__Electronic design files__

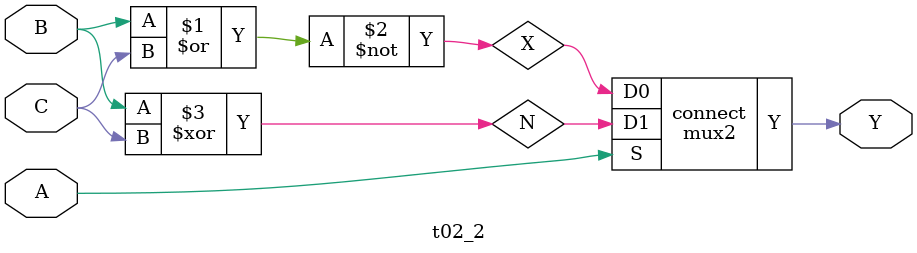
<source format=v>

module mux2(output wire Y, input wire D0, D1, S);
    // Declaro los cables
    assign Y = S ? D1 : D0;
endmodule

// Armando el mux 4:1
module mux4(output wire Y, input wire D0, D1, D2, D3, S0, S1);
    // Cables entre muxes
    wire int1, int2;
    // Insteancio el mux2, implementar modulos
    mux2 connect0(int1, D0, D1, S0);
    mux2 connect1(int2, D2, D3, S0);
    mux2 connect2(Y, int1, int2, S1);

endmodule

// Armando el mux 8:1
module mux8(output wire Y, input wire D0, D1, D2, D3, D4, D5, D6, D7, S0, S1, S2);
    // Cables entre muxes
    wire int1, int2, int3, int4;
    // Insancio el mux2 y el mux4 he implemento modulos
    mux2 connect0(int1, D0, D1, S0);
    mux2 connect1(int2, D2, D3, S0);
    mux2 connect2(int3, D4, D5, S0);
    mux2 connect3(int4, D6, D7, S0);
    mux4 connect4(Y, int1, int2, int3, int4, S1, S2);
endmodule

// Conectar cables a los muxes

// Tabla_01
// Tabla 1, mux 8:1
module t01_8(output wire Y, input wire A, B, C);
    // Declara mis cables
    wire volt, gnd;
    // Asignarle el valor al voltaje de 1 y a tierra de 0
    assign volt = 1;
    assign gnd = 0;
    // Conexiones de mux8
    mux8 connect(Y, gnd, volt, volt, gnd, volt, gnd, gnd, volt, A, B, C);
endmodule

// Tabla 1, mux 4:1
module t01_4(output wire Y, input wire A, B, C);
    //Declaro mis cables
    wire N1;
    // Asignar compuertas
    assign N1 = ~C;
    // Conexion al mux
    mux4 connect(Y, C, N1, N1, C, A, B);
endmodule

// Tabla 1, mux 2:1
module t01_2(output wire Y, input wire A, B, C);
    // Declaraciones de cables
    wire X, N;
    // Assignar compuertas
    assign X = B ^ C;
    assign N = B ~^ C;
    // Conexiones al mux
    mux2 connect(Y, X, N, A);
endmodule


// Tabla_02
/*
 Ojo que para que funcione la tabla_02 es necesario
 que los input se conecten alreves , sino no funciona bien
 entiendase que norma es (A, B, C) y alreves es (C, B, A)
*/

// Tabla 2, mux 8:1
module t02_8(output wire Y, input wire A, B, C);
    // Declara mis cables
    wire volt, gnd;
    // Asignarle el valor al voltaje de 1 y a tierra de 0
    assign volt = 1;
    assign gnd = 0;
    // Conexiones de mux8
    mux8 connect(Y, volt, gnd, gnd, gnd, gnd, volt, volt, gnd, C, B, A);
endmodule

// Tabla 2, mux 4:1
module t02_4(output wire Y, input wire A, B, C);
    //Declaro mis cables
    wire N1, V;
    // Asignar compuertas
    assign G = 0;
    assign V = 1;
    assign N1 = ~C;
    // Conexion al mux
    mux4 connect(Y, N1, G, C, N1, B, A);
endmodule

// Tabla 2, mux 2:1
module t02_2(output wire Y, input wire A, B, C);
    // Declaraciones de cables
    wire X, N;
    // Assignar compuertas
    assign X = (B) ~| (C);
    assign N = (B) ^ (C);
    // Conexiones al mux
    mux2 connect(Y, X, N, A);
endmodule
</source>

--

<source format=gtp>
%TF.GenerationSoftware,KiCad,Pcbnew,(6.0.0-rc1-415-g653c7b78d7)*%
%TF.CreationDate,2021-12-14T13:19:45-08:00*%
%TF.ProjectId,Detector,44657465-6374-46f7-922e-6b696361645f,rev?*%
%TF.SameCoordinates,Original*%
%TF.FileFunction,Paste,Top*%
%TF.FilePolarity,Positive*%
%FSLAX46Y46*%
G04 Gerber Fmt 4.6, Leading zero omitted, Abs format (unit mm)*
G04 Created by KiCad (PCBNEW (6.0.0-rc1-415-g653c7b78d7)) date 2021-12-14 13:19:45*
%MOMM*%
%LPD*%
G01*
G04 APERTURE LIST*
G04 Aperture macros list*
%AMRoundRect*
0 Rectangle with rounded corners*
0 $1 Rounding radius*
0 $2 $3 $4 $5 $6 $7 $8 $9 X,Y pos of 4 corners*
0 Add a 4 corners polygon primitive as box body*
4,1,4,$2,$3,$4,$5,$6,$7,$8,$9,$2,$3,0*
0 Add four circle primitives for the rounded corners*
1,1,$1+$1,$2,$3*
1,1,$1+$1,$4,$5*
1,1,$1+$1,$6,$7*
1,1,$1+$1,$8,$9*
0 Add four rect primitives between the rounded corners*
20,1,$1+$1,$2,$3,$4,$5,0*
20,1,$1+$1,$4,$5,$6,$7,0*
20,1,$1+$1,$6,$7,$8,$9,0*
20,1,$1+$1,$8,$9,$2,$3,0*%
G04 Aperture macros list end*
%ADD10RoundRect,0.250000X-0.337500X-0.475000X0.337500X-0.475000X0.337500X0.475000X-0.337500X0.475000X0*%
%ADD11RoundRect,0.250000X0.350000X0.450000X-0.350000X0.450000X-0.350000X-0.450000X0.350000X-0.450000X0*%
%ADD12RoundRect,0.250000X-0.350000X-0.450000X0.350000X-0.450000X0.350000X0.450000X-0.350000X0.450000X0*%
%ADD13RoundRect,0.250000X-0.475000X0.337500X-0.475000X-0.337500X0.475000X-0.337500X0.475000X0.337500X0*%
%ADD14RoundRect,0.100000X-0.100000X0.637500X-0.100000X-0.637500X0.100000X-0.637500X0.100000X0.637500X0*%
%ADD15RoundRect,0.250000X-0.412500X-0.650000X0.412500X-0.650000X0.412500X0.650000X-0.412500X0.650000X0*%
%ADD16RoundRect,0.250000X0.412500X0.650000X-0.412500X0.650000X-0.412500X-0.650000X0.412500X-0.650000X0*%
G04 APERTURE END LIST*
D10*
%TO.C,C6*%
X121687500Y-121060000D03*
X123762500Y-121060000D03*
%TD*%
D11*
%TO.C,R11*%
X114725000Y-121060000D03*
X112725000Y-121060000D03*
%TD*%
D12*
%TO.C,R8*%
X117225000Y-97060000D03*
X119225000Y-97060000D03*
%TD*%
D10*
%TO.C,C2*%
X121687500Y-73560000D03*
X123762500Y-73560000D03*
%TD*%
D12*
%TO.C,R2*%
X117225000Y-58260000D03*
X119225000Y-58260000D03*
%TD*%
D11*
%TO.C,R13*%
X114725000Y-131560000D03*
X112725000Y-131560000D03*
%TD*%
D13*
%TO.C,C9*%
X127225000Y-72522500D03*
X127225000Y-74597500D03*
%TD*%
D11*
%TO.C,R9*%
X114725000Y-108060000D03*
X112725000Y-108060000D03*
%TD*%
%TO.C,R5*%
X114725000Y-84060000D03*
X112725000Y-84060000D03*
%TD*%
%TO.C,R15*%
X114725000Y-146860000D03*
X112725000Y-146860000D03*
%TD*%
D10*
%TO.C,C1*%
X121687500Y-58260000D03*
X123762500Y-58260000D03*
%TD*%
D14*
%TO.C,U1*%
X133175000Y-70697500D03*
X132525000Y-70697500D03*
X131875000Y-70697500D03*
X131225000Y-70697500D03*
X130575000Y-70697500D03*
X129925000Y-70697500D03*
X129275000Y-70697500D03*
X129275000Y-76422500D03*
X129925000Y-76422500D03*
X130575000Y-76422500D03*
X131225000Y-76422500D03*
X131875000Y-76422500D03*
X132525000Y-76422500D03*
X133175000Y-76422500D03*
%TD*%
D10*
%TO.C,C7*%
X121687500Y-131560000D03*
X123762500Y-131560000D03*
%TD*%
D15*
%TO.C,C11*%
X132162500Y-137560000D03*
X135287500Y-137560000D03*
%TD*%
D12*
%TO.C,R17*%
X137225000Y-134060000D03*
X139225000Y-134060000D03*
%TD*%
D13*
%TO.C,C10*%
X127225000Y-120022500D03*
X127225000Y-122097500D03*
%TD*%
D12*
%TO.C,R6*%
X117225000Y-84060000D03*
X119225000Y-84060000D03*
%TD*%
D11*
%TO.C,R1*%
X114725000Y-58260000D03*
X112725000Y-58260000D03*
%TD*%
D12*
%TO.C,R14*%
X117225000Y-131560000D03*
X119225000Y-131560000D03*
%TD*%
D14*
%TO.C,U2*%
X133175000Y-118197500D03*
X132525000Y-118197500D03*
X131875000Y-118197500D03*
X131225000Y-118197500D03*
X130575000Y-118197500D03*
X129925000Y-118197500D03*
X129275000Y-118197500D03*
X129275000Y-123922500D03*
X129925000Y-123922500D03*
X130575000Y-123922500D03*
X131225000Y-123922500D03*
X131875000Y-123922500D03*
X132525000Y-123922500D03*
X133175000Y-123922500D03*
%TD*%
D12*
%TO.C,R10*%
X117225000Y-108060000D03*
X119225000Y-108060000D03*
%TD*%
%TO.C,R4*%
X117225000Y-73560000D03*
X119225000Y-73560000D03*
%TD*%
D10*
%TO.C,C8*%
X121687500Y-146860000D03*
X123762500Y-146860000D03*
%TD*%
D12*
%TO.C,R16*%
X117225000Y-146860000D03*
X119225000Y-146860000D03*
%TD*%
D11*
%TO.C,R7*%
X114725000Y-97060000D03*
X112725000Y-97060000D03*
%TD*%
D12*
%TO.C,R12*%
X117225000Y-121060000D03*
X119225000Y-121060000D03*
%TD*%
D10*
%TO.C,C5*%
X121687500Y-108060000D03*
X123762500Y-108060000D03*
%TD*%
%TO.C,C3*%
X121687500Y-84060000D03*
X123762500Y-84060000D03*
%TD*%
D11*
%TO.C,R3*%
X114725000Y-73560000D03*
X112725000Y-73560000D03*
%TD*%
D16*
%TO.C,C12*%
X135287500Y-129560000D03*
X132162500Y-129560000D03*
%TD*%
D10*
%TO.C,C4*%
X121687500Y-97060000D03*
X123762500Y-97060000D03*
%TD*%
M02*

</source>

__DESCRIPTION OF THE TASK__
Go through the data above and find the lines with the word "alreves". Copy each of those lines.

__OUTPUT__
 que los input se conecten alreves , sino no funciona bien
 entiendase que norma es (A, B, C) y alreves es (C, B, A)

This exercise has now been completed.